Morgenthau : Mon approche de la réalisation a évolué au fil des ans. Au début de ma carrière, je me suis concentré sur les techniques traditionnelles, travaillant principalement avec la pellicule. J’ai perfectionné mon art avec des rapports de lumières basées sur des pellicules, le « système de zones » d’Ansel Adam et un état d’esprit photochimique qui a dicté une grande partie de mon processus créatif. J'ai également pris pour référence et étudié les beaux-arts et la photographie, mais l'accès aux œuvres était plus limité. Au fur et à mesure que la technologie a progressé, je me suis adapté aux caméras numériques et aux flux de travail de post-production modernes. Ces outils sont devenus plus intuitifs. Je ne pense plus consciemment à la transition entre les méthodes analogiques et numériques - c’est simplement une partie intégrante de mon processus maintenant.
Sur certains projets récents, j’ai également expérimenté des mouvements de caméra plus fluides, la lumière ambiante et disponible, la faible luminosité et la création d’images permise par les capteurs et les objectifs modernes. D'autres projets, comme Captain America, nécessitent des méthodes lumineuses plus modélisées et des compositions plus réfléchies.

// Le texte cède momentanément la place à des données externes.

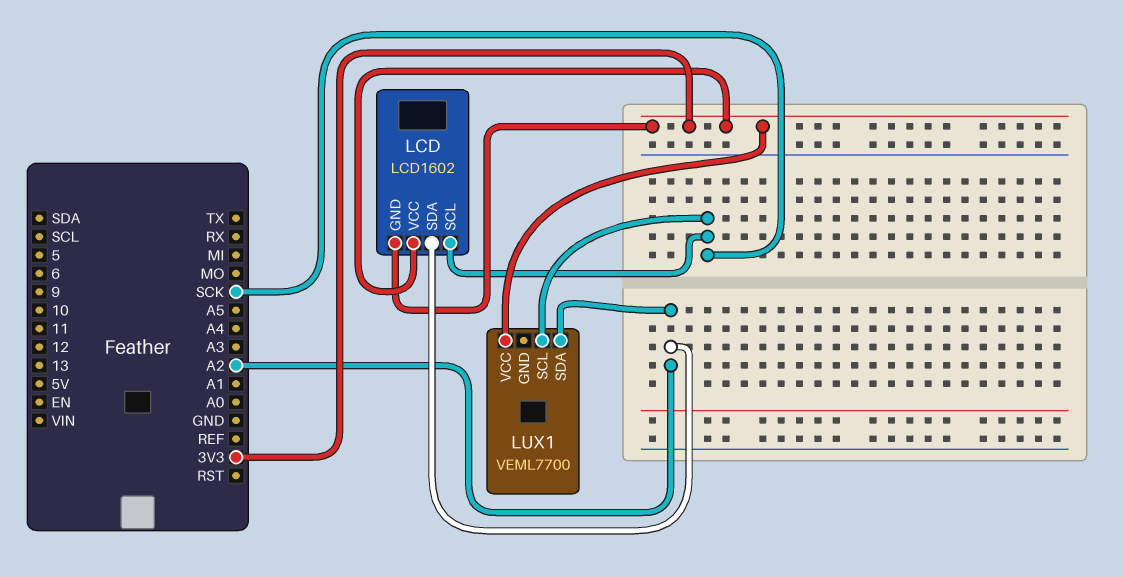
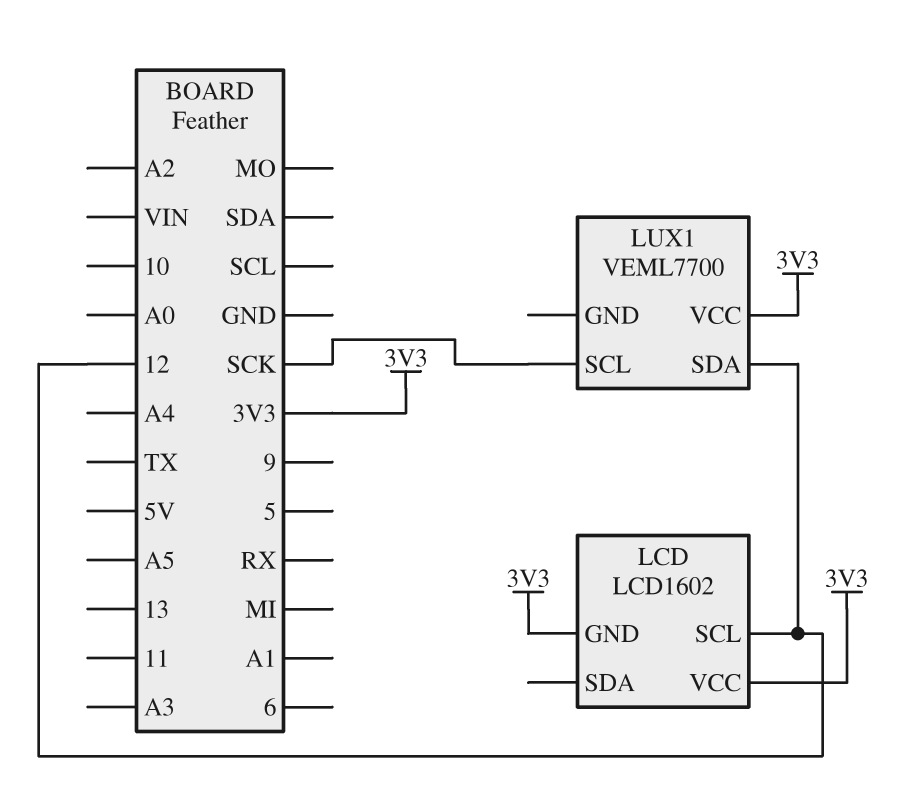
LCD pin SCL: SCK -> 12
LCD pin SDA: A2 -> none
LUX1 pin SDA: A2 -> 12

Sur les projets de grande envergure, la collaboration et l’adaptabilité sont devenues essentielles, en particulier dans l’optique de l’intégration transparente des effets visuels. En général, j’ai adopté un état d’esprit plus minimaliste et, je l’espère, plus efficace, en optant souvent pour une empreinte plus petite sur le plateau. Cela favorise non seulement la créativité, mais crée également une ambiance sur le plateau qui donne aux acteurs et aux réalisateurs plus de liberté et d’espace créatif. Je suis plus ouvert aux nouvelles idées, aux commentaires et à l’expérimentation hors des sentiers battus provenant de disciplines et de lieux qui n’existaient pas ou qui n’étaient pas sur mon radar. La prolifération de la création d’images est omniprésente aujourd’hui, et la cinématographie contemporaine ainsi que la narration basée sur l’image devraient en tenir compte.